Repeat the lines exactly, starting at the line that contains "What Y value" and ending at the line that contains "Reading left to", with both included. Leave the pictures out of your answer.

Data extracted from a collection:
%%

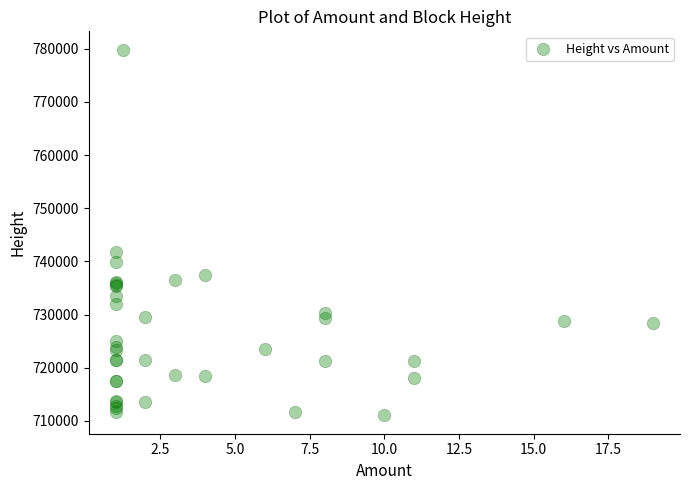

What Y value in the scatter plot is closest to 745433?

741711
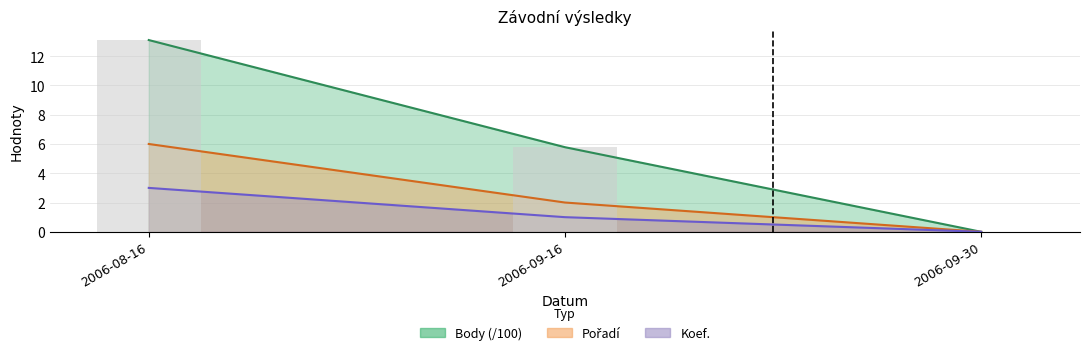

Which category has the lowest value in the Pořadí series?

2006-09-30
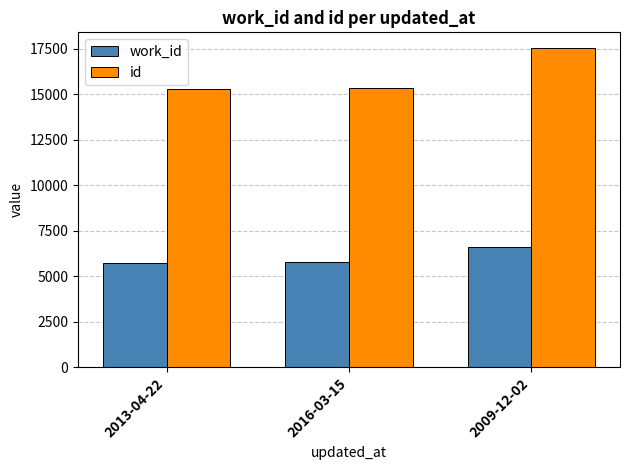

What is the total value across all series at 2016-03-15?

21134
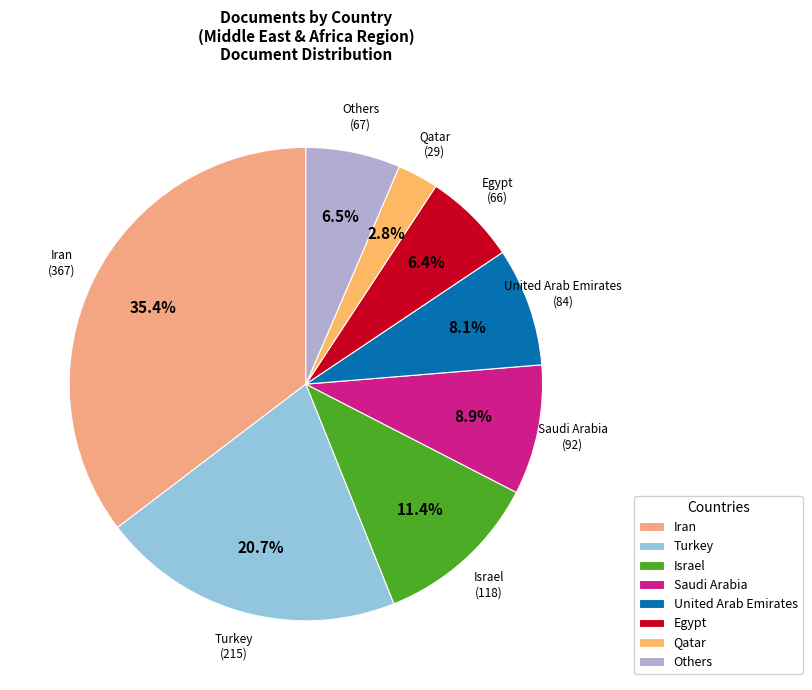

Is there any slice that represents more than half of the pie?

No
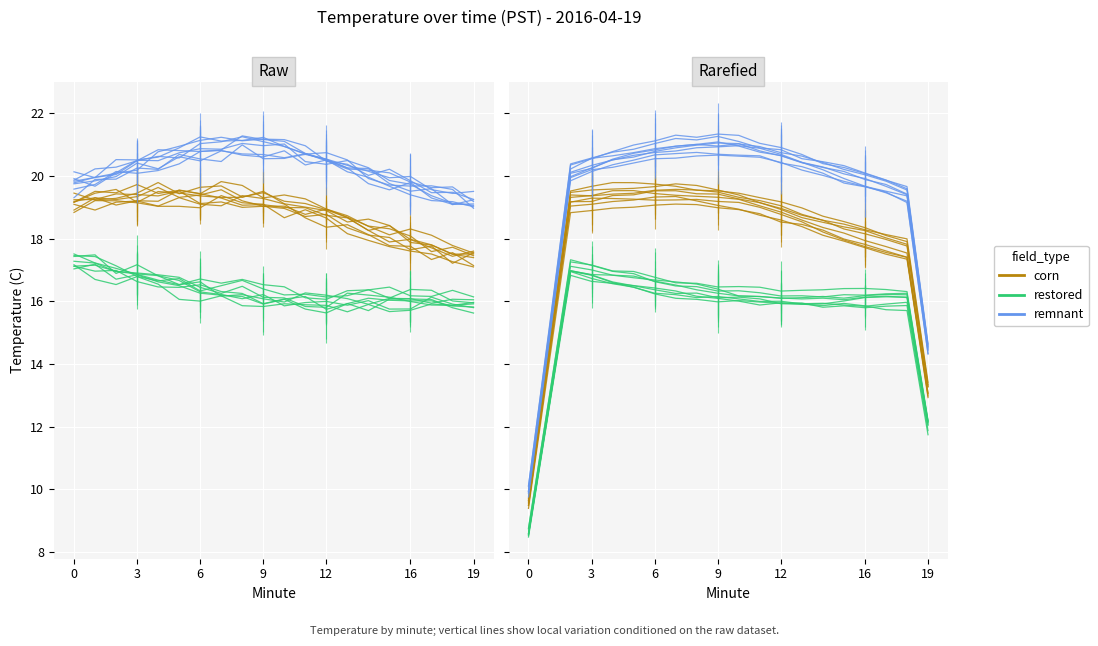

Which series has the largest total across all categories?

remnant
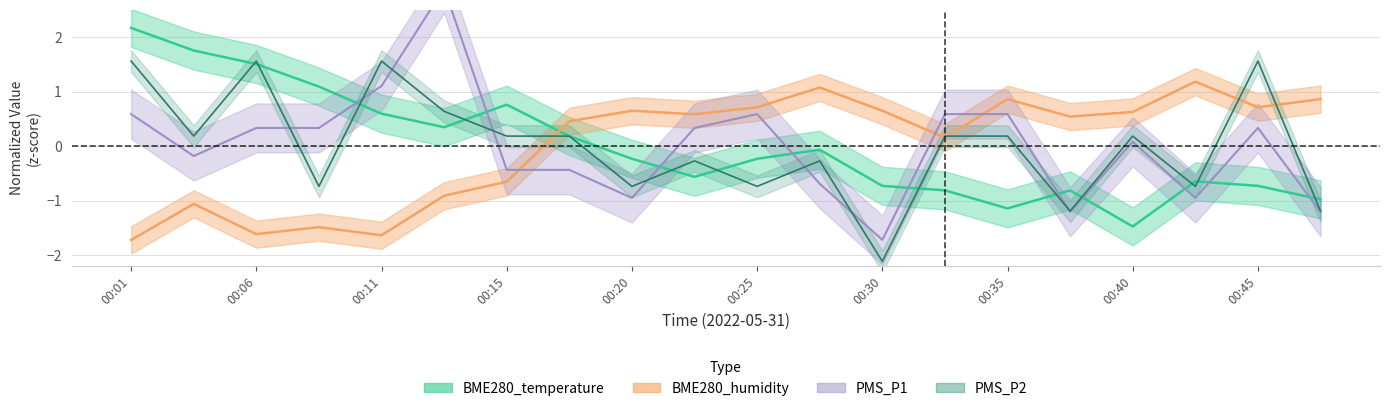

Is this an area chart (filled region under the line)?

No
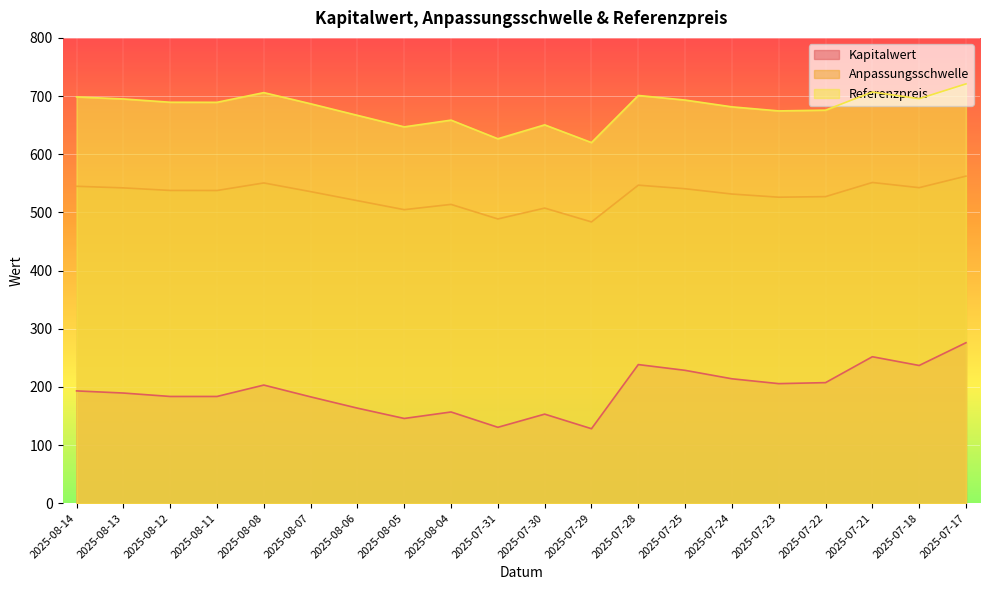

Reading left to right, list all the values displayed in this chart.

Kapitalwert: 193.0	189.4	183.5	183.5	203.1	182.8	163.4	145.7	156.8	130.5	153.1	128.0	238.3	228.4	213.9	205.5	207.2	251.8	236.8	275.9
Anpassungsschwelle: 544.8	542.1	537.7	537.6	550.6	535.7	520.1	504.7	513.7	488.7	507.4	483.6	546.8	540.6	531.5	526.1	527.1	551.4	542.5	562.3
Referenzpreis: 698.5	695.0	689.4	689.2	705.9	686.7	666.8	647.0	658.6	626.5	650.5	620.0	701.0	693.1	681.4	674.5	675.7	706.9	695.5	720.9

%%
%%

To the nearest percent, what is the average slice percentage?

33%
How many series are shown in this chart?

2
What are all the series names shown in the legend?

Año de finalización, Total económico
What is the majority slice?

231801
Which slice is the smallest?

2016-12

%%

* EXERCISE OUTPUT *
What Y value in the scatter plot is closest to 745433?

741711

Which category has the lowest value in the Pořadí series?

2006-09-30

What is the total value across all series at 2016-03-15?

21134

Is there any slice that represents more than half of the pie?

No

Which series has the largest total across all categories?

remnant

Is this an area chart (filled region under the line)?

No

Reading left to right, list all the values displayed in this chart.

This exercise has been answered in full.